White House chief medical advisor Dr. Anthony Fauci said Tuesday that 226 cases of the highly mutated omicron Covid-19 variant have been detected across 20 countries so far, but U.S. officials haven’t yet confirmed a case in the states.
The variant, which first emerged in South Africa about a week ago, has more than 30 mutations to the spike protein alone. That’s the key part of the virus that allows it to bind to human cells and infect the body and makes scientists worry that it will be far more infectious than the highly contagious delta variant that’s caused a surge in cases across globe in recent months.
“This mutational profile is very different from other variants of interest and concern, and although some mutations are also found in delta, this is not delta,” Fauci told reporters on a White House Covid-19 task force briefing. “These mutations have been associated with increase transmissibility and immune evasion.”
There are several other mutations to the virus that scientists haven’t seen before and don’t know how they will change how the virus behaves or spreads, he said.

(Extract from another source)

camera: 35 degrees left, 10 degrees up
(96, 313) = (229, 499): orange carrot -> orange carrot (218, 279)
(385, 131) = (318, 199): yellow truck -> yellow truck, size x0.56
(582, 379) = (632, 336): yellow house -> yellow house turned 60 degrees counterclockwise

U.S. officials have stepped up genomic sequencing of Covid cases in recent months, sequencing about 80,000 samples per week, up from about 8,000 a week earlier this year, said Dr. Rochelle Walensky, director of the Centers for Disease Control and Prevention.
She said the delta variant remains the predominant strain in the U.S., accounting for about 99.9% of all cases sequenced across the country.

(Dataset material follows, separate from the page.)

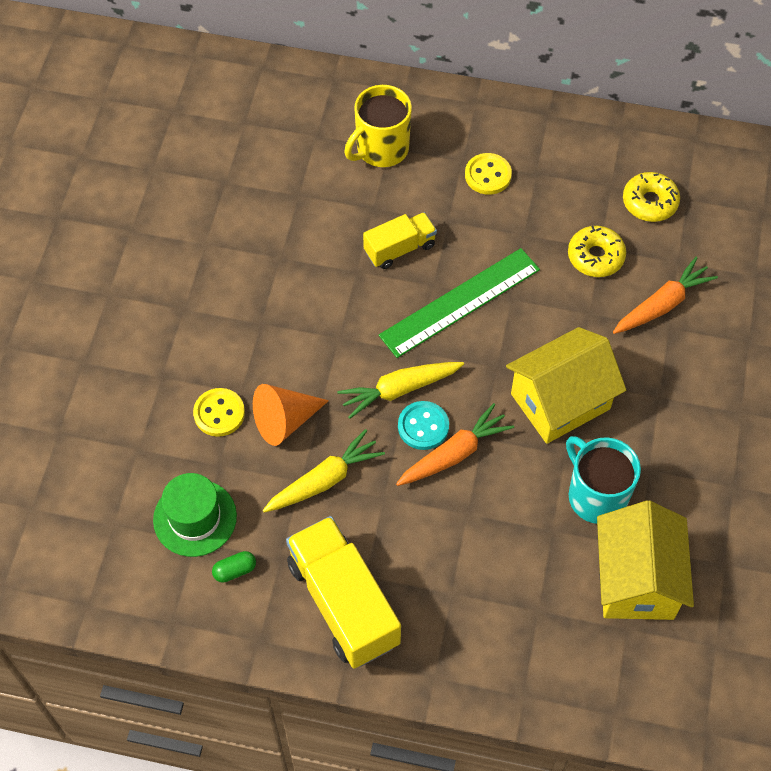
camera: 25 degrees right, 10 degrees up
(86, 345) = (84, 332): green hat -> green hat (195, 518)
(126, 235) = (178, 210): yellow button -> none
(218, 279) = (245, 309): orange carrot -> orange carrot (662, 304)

“To be crystal clear, we have far more tools to fight the variant today than we had at this time last year,” Walensky said at the briefing.
Fauci said it’s too early to tell whether omicron will be more deadly than the delta variant. Reports of more mild symptoms in South Africa were in younger and healthier patients who would typically have milder Covid and are based on a small number of cases, he noted.
“It is very difficult to know whether or not this particular variant is going to result in severe disease,” he said. “Although some preliminary information from South Africa, suggests, no unusual symptoms associated with variant, we do not know and it is too early to tell.”